The book’s French authors don’t mince their opinion of this event.

“This importation was of immense value to that part of the country. Teaching the farmers by actual experience that a useful horse of good weight, great activity and nerve, coupled with great power of draft and absolute honesty of the collar, were more profitable to raise than the high-strung, weakly things they had been breeding from high-blooded horses, then fashionable as sires,” the authors write.

Harris also had nothing but praise for the breed. Cogswell Weld and Du Haÿs quote a letter Harris wrote to the Farmers' Cabinet newspaper in 1842. In it, he expounds on the positives of Percherons, especially his beloved Diligence.

Percherons, Harris wrote, were far superior to the English draft-horses more commonly used at the time for farm work.

“I have frequently been questioned as to my reasons for selecting this horse for farmers' use in preference to the English draft-horse.

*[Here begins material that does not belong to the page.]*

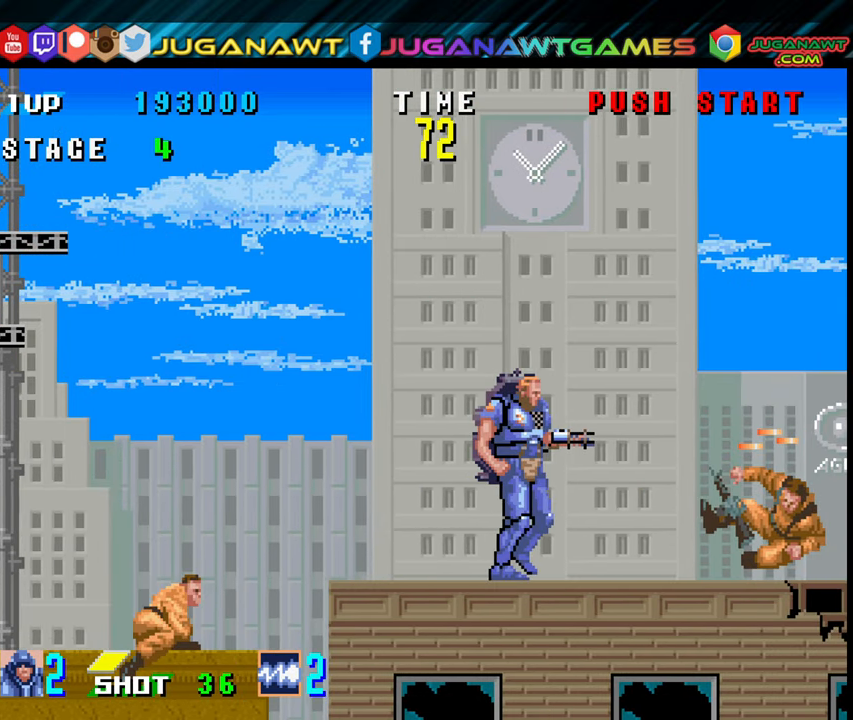
{"buttons": ["DPAD_DOWN", "DPAD_LEFT"], "events": [[183, "DPAD_DOWN", "down"], [350, "DPAD_RIGHT", "up"], [383, "DPAD_LEFT", "down"], [383, "X", "down"], [483, "X", "up"]]}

My reply has always been, that the draft-horse of England, whenever brought to this country, must prove a failure,” his letter to the newspaper reads. “He wants the go-a-head principle; he cannot move out of a walk, which is saying quite enough of him, without dwelling upon his defects of form, which can only be concealed by loads of fat, and not even then from the eye of the horseman.”

Harris embarked on breeding the Percherons, which produced replicas of the strong farm horses he sought.

“By 1930, there were almost three times as many registered Percherons in the USA as all other draft horse breeds combined,” according to a historical account supplied by Moorestown resident Margo Foster. “Harris’ imported Percherons had had a monumental impact on the farming and hauling businesses nationwide.”

Harris gave up farming in 1846 and ill health forced him to break apart the remaining Percherons in 1853. Several, including some of the original imports, went to a friend of Harris’ in New York. 

In addition to appearing in today’s parade as a way to honor Moorestown’s past, the town’s garden club has proposed a pocket park at Main and High streets named Percheron Park. Design plans call for honoring the breed’s place in Moorestown history.